_What the task asks_
Your job is to return the whole listing unchanged while skipping its images.

_Dataset extract_
◇ ◇ ◇ ◇ ◇ ◇ ◇
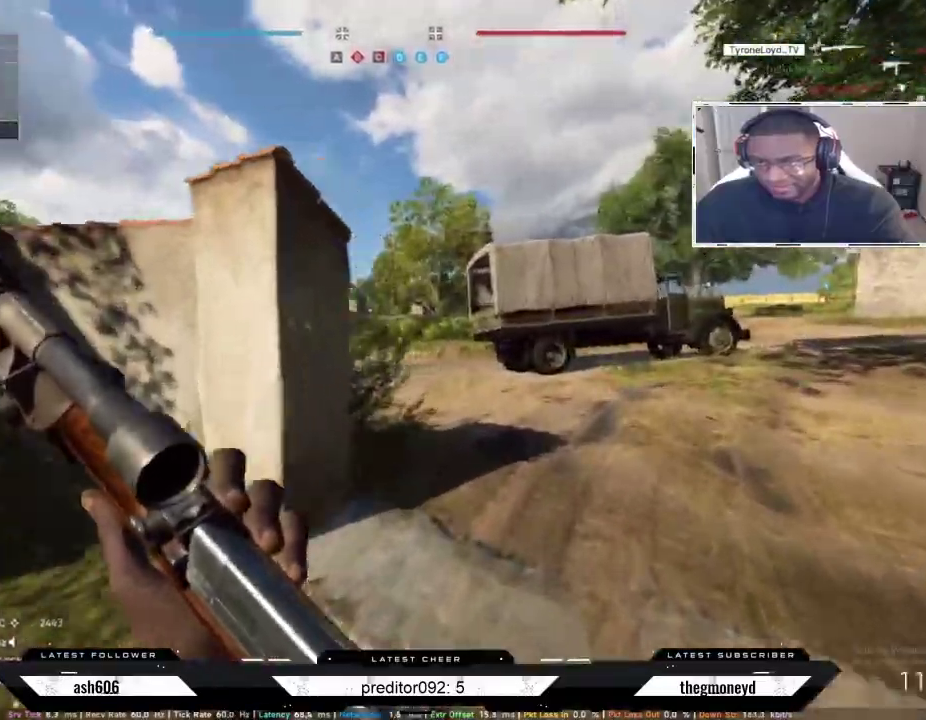
{"keys": ["d", "shift", "w"], "mouse": [], "events": []}
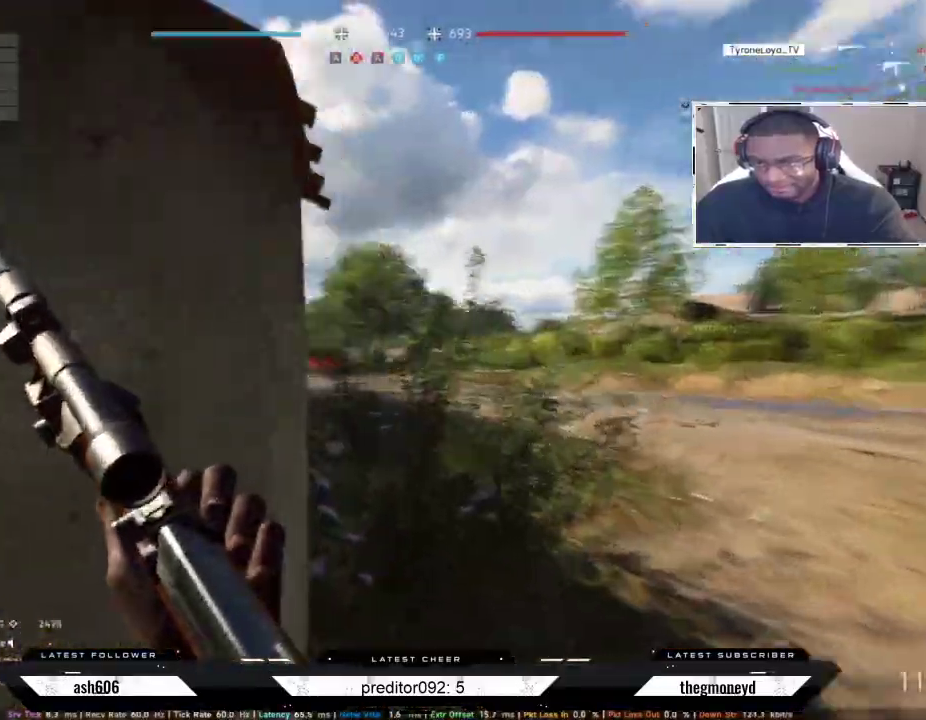
{"keys": ["d"], "mouse": [], "events": [[133, "shift", "up"], [150, "w", "up"]]}
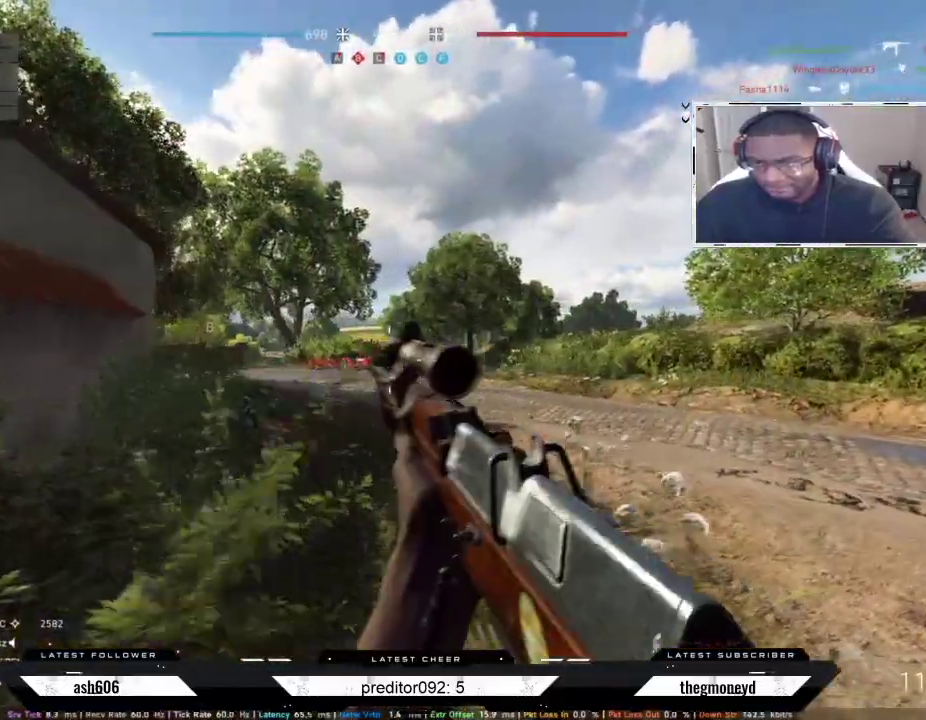
{"keys": ["d"], "mouse": [], "events": []}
◇ ◇ ◇ ◇ ◇ ◇ ◇
_Solution for this exercise_
{"keys": ["d", "shift", "w"], "mouse": [], "events": []}
{"keys": ["d"], "mouse": [], "events": [[133, "shift", "up"], [150, "w", "up"]]}
{"keys": ["d"], "mouse": [], "events": []}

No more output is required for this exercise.